Task requirements: The line containing "right wrist: (486, 847, -18)" marks the end: quote every line from the start of the records below through it, word for word.

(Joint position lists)
'''
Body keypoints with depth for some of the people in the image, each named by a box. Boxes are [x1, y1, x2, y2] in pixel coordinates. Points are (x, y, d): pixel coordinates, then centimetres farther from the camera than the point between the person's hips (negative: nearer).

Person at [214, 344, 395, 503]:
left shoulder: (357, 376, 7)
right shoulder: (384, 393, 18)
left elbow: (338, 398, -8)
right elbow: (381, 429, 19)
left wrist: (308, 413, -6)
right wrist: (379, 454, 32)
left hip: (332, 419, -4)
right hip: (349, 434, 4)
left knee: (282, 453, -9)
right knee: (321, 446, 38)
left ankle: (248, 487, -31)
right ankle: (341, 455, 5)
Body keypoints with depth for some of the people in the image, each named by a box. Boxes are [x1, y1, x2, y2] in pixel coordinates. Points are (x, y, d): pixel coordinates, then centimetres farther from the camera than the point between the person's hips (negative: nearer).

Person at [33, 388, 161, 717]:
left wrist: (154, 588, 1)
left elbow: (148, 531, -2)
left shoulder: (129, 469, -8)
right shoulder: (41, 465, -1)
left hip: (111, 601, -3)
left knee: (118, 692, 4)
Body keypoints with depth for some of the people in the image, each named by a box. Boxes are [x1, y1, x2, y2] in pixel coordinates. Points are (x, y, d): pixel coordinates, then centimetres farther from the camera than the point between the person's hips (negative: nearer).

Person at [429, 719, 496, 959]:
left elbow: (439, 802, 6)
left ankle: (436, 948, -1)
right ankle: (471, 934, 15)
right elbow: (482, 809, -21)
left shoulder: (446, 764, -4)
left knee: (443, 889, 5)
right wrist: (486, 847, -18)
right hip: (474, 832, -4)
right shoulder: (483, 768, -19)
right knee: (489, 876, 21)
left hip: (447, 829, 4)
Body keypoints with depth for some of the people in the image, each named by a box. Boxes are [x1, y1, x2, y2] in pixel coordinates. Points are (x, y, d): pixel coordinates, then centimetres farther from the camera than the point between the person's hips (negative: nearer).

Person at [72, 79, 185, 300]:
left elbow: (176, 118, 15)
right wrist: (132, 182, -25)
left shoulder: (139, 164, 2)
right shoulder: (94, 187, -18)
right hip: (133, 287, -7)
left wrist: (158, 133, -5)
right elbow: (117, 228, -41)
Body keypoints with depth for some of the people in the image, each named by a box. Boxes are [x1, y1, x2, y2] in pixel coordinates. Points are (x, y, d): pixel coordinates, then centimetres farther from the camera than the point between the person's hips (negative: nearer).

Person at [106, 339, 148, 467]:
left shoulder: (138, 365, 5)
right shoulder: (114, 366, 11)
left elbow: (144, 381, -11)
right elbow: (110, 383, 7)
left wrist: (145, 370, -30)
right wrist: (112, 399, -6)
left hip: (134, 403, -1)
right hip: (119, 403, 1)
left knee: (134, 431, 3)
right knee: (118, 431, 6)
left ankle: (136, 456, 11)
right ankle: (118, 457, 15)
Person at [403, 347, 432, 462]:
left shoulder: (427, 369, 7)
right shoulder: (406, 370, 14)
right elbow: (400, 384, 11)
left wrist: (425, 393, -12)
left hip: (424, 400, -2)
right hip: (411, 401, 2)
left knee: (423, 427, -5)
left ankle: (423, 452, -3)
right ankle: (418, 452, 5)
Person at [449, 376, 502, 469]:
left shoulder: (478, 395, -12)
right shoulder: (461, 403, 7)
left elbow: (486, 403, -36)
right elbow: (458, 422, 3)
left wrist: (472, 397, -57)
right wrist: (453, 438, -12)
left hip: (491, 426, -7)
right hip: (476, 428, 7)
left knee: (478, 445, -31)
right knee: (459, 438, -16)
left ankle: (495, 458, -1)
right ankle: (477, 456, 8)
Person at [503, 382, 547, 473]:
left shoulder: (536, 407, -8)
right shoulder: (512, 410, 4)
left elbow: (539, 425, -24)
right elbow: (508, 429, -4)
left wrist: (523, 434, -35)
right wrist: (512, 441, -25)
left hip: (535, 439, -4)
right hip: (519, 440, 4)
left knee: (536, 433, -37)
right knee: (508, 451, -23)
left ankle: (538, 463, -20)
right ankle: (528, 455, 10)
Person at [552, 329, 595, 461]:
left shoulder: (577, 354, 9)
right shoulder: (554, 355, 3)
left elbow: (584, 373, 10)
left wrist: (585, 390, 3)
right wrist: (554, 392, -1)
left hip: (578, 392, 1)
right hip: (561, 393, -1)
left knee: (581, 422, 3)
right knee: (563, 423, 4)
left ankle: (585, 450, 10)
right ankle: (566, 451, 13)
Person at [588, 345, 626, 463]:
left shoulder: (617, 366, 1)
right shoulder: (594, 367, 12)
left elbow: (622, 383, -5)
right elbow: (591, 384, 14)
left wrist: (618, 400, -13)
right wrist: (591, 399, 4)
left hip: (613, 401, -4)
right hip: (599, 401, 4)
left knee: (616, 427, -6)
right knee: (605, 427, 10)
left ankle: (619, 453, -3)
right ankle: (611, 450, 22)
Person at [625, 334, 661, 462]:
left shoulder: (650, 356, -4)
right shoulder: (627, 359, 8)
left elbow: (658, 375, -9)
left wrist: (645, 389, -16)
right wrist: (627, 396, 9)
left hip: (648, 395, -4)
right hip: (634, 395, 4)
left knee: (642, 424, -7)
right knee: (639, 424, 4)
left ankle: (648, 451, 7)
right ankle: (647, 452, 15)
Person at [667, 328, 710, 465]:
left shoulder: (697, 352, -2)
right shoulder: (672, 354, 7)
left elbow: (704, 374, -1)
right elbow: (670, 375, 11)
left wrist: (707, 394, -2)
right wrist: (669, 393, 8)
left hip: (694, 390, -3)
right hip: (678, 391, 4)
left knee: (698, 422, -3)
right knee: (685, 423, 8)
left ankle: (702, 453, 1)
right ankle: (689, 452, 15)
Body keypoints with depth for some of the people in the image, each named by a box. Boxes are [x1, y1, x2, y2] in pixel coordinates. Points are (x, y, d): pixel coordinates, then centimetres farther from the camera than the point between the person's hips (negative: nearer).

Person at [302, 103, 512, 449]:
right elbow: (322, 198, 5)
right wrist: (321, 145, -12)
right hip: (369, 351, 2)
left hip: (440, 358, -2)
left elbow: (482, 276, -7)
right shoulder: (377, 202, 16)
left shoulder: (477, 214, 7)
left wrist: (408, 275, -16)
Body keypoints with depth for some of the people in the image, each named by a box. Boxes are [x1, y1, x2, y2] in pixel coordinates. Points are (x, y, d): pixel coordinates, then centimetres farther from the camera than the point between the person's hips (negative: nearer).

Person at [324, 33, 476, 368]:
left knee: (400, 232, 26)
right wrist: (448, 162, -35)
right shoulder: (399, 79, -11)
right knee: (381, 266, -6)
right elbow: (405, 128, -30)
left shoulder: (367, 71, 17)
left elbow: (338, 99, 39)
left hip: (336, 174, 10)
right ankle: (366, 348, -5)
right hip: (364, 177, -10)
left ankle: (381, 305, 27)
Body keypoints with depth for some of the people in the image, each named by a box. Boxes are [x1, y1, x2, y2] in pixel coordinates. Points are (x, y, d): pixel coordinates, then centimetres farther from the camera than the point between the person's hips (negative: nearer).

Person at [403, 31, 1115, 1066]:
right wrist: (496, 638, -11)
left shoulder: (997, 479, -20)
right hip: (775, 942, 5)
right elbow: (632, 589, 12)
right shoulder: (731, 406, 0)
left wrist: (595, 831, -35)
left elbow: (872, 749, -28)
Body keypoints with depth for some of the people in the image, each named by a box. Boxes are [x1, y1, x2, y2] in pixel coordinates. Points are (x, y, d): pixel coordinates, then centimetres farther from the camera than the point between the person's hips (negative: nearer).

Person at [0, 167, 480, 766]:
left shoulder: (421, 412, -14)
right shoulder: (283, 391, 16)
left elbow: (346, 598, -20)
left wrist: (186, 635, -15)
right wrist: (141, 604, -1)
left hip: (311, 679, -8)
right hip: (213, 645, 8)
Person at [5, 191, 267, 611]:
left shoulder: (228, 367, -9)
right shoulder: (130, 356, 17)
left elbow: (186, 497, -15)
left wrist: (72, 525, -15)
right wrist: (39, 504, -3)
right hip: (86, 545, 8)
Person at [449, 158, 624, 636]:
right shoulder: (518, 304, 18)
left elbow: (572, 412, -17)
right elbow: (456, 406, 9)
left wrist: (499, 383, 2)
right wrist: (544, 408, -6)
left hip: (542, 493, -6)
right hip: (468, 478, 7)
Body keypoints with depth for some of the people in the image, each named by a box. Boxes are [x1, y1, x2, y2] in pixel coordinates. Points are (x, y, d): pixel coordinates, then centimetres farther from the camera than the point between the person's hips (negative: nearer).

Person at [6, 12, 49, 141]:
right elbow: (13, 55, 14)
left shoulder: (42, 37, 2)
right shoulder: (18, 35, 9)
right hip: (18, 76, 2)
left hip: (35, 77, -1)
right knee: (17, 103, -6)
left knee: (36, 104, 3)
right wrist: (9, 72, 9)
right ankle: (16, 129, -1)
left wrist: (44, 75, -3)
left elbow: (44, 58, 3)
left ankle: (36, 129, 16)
'''
Answer to the exercise:
Body keypoints with depth for some of the people in the image, each named by a box. Boxes are [x1, y1, x2, y2] in pixel coordinates. Points are (x, y, d): pixel coordinates, then centimetres farther from the camera than the point between the person's hips (negative: nearer).

Person at [214, 344, 395, 503]:
left shoulder: (357, 376, 7)
right shoulder: (384, 393, 18)
left elbow: (338, 398, -8)
right elbow: (381, 429, 19)
left wrist: (308, 413, -6)
right wrist: (379, 454, 32)
left hip: (332, 419, -4)
right hip: (349, 434, 4)
left knee: (282, 453, -9)
right knee: (321, 446, 38)
left ankle: (248, 487, -31)
right ankle: (341, 455, 5)
Body keypoints with depth for some of the people in the image, each named by a box. Boxes are [x1, y1, x2, y2] in pixel coordinates. Points are (x, y, d): pixel coordinates, then centimetres farther from the camera than the point between the person's hips (negative: nearer).

Person at [33, 388, 161, 717]:
left wrist: (154, 588, 1)
left elbow: (148, 531, -2)
left shoulder: (129, 469, -8)
right shoulder: (41, 465, -1)
left hip: (111, 601, -3)
left knee: (118, 692, 4)
Body keypoints with depth for some of the people in the image, each named by a box. Boxes are [x1, y1, x2, y2] in pixel coordinates. Points are (x, y, d): pixel coordinates, then centimetres farther from the camera than the point between the person's hips (negative: nearer).

Person at [429, 719, 496, 959]:
left elbow: (439, 802, 6)
left ankle: (436, 948, -1)
right ankle: (471, 934, 15)
right elbow: (482, 809, -21)
left shoulder: (446, 764, -4)
left knee: (443, 889, 5)
right wrist: (486, 847, -18)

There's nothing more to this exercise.